The merger plan represents more of a turnaround for Iraq, a country that for 20 years has been a kind of odd-man-out in the Arab world.
Since 1974, Iraqi President Ahmed Hassan Bakr, 64, has been quietly moderating his government's foreign policy even as he modernized his country's landscape. Last week TIME's Cairo bureau chief, Dean Brelis, visited Iraq, a California-size country of 12 million people, with 34,500 bbl. in proven oil reserves. His report:
Today's Baghdad positively throbs with progress. The streets are clean, the traffic surprisingly orderly, the shops filled with consumer goods from Western Europe and the U.S. The city, built along the banks of the sluggish Tigris River, was one of the principal locales of The Thousand and One Nights. Today, with 20-story buildings rising above its graceful mosques, it looks every bit the citadel of Baath power that may soon stretch from the Persian Gulf to the Mediterranean.
Last year, Iraq's oil earned the country $9.6 billion, and hardly a week passes without bringing rumors of new discoveries. The force of the latest strike, it is said in the bars and bazaars, was so great that a 30-ton bulldozer was hurled 50 feet into the air. This year the Iraqis are importing $1 billion worth of Western goods. In less than a decade, the country's per capita income has jumped from $200 to $1,500. Yet the Iraqis have managed to hold their inflation rate to 8%. They have also held foreign influence over their oil industry to a minimum. Says an Iraqi Petroleum Company official: "We are the only Arab country that can make this claim: we run our oilfields without the help of a single foreigner."
Iraqis remain distrustful of the U.S., largely because of its support for Israel.
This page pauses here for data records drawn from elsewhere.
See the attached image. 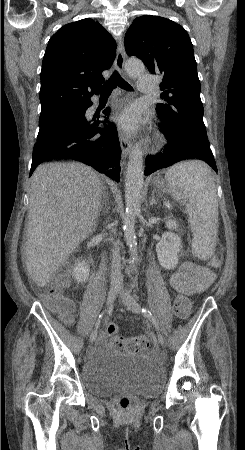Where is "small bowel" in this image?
Segmentation results:
<instances>
[{"instance_id": "1", "label": "small bowel", "mask_w": 245, "mask_h": 450, "mask_svg": "<svg viewBox=\"0 0 245 450\" xmlns=\"http://www.w3.org/2000/svg\"><path fill=\"white\" fill-rule=\"evenodd\" d=\"M216 275L210 269L196 263H184L170 277V284L177 292L193 295L210 287ZM108 345L106 334L100 337L99 349Z\"/></svg>"}]
</instances>
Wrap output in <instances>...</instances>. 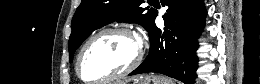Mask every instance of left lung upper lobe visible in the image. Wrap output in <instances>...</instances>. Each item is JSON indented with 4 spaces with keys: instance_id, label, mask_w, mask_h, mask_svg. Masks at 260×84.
<instances>
[{
    "instance_id": "left-lung-upper-lobe-1",
    "label": "left lung upper lobe",
    "mask_w": 260,
    "mask_h": 84,
    "mask_svg": "<svg viewBox=\"0 0 260 84\" xmlns=\"http://www.w3.org/2000/svg\"><path fill=\"white\" fill-rule=\"evenodd\" d=\"M142 3V0H82L72 19L70 62L76 49L94 30L111 22L138 23L149 31L156 10L142 8Z\"/></svg>"
}]
</instances>
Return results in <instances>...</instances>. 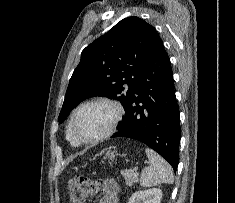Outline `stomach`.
I'll return each mask as SVG.
<instances>
[{
	"mask_svg": "<svg viewBox=\"0 0 235 203\" xmlns=\"http://www.w3.org/2000/svg\"><path fill=\"white\" fill-rule=\"evenodd\" d=\"M106 158L113 160L115 158V154L113 152H108L106 153Z\"/></svg>",
	"mask_w": 235,
	"mask_h": 203,
	"instance_id": "0dacf381",
	"label": "stomach"
}]
</instances>
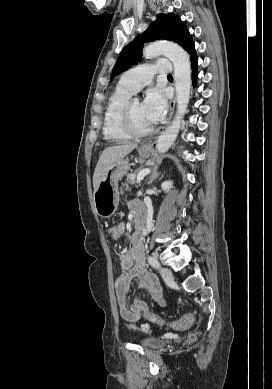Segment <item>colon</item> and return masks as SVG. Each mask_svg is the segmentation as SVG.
<instances>
[{
  "instance_id": "1",
  "label": "colon",
  "mask_w": 272,
  "mask_h": 389,
  "mask_svg": "<svg viewBox=\"0 0 272 389\" xmlns=\"http://www.w3.org/2000/svg\"><path fill=\"white\" fill-rule=\"evenodd\" d=\"M109 236L112 240H118L120 238V231L117 226H111L108 228ZM147 319L159 326H168L169 328H172L174 330H184L188 328L192 323V316L187 314L183 316L181 319L176 321L167 322L163 318H161L159 315L152 311H148L146 313ZM188 341L193 342L196 339V335L194 333H190L188 335Z\"/></svg>"
}]
</instances>
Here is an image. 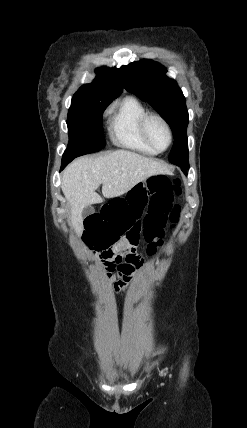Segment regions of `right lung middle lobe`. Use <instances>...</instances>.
I'll return each mask as SVG.
<instances>
[{
    "label": "right lung middle lobe",
    "instance_id": "right-lung-middle-lobe-1",
    "mask_svg": "<svg viewBox=\"0 0 247 428\" xmlns=\"http://www.w3.org/2000/svg\"><path fill=\"white\" fill-rule=\"evenodd\" d=\"M110 103L91 96H73L67 118L69 143L63 158H76L104 147L102 115Z\"/></svg>",
    "mask_w": 247,
    "mask_h": 428
}]
</instances>
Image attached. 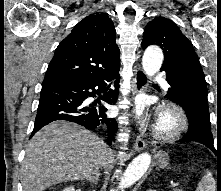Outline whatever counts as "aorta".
<instances>
[{
    "label": "aorta",
    "mask_w": 221,
    "mask_h": 191,
    "mask_svg": "<svg viewBox=\"0 0 221 191\" xmlns=\"http://www.w3.org/2000/svg\"><path fill=\"white\" fill-rule=\"evenodd\" d=\"M162 50L157 46H149L142 58V66L145 73L149 76L156 74L163 63ZM151 163V156L142 153L132 160L123 174L119 187L128 188L137 182L147 171Z\"/></svg>",
    "instance_id": "1"
}]
</instances>
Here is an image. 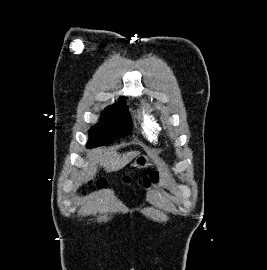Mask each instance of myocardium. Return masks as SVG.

They also complain that Washington, until 1975, gave covert support to a now quiescent Kurdish rebellion in northern Iraq. Though the Iraqis have been politically close to the Soviet Union for the past decade, there are signs today that they are moving toward a more independent course. One Iraqi official recalls that in 1972 Baghdad sold the Soviets some oil at bargain prices and agreed to be paid in rubles. The Iraqis later discovered that the Russians had turned around and sold the same oil in Western Europe at top prices and for hard currency. "We learned a lesson," says the official. "We don't get burned twice."
Iraq is a tough socialist police state. Political troublemakers disappear routinely. Nobody knows how many political prisoners are behind bars, but last summer the Bakr regime celebrated its tenth anniversary by releasing 7,000 of them. The Baath Party's strongest opponents are the Communists, of whom at least 3,000 have been killed since 1963.
Despite its harshness in suppressing dissent, the Bakr government appears to be popular with most Iraqis. Education and medical care are free to all, and most of the population has shared in the present prosperity. Of all the recent social changes, none is more remarkable than the liberation of Iraqi women. Today they constitute one-third of the country's professional class and 26% of its industrial work force. Unlike their sisters in many other Arab states, they can own land, inherit property and, if divorced, receive alimony.
If the merger with Syria is consummated, Iraq's movement toward moderation is likely to accelerate. Until now, Iraq has been one of the most adamant opponents of negotiations between the Arabs and the Israelis. But when Bakr and Syrian President Hafez Assad met in Baghdad last October, they agreed to base their foreign policy toward Israel on two demands: a return of all Arab lands occupied by the Israelis since the 1967 war, and the creation of a Palestinian state. Though neither Bakr nor Assad believes that the Israelis are prepared to make such concessions, it is significant that the Iraqis now seem prepared to accept Israel's existence, at least in principle.